§ ASSIGNMENT:
Switch "portion" to "share" throughout the entries below, keep everything else the same, and write them out again without the pictures.

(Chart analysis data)
======

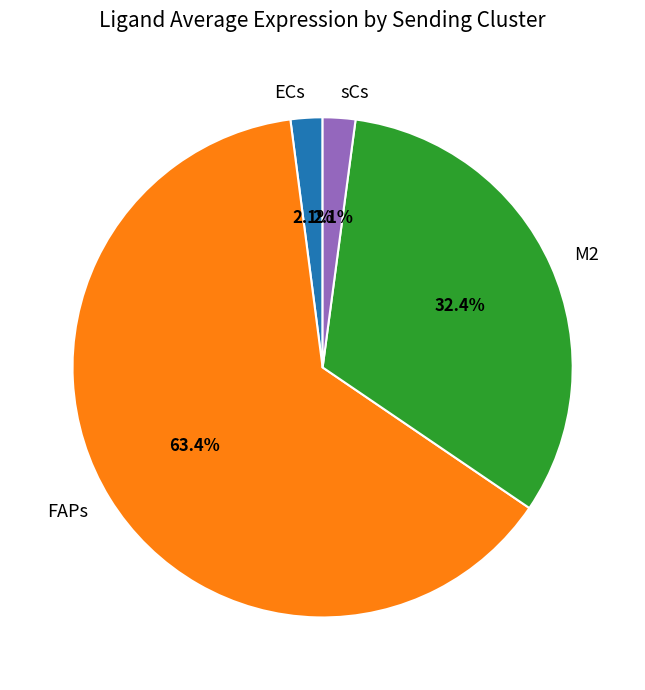

Is the sum of ECs and sCs greater than half?

No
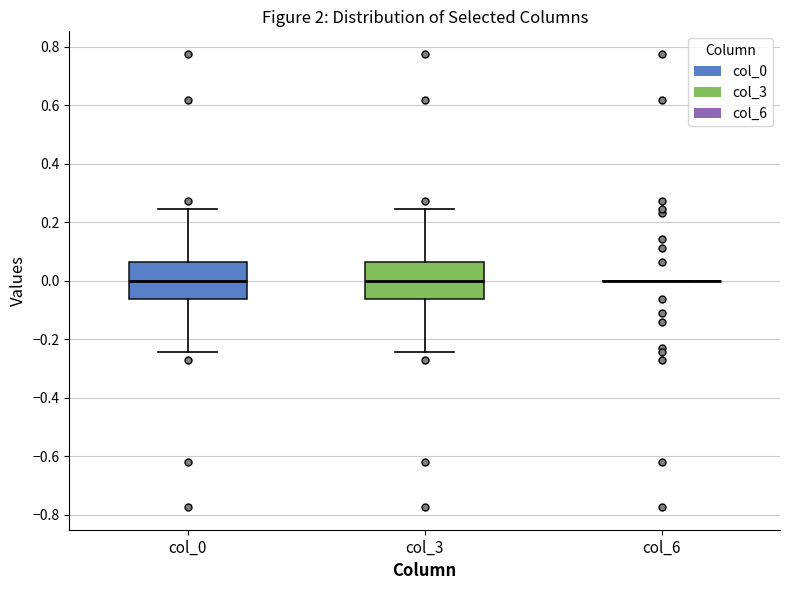

Reading left to right, transcribe this box plot: for each box, give where its median line is, the range the box spans, and where its two whiskers end, as read against the y-axis. The values are not printed on the chart, so give them approximately, as read against the axis.

col_0: median 0.00, box -0.06 to 0.06, whiskers -0.24 to 0.24
col_3: median 0.00, box -0.06 to 0.06, whiskers -0.24 to 0.24
col_6: box collapsed to a line at 0.00, whiskers 0.00 to 0.00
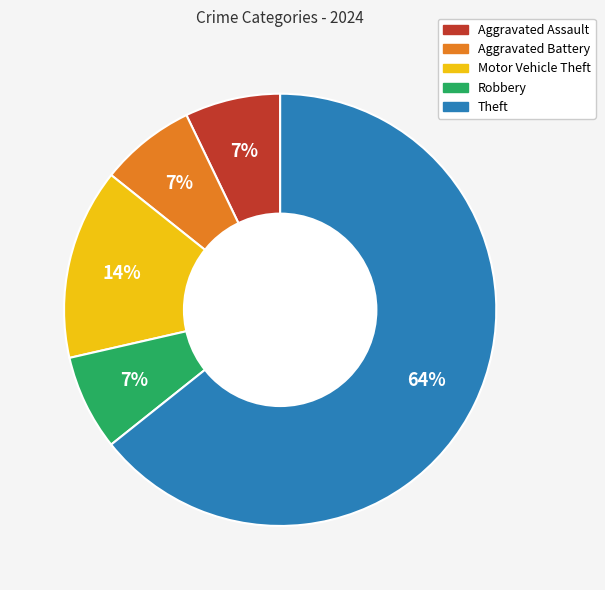

Which category has the biggest portion of the pie?

Theft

======

§ RESULT OF THE TASK:
Is the sum of ECs and sCs greater than half?

No

Reading left to right, transcribe this box plot: for each box, give where its median line is, the range the box spans, and where its two whiskers end, as read against the y-axis. The values are not printed on the chart, so give them approximately, as read against the axis.

col_0: median 0.00, box -0.06 to 0.06, whiskers -0.24 to 0.24
col_3: median 0.00, box -0.06 to 0.06, whiskers -0.24 to 0.24
col_6: box collapsed to a line at 0.00, whiskers 0.00 to 0.00

Which category has the biggest share of the pie?

Theft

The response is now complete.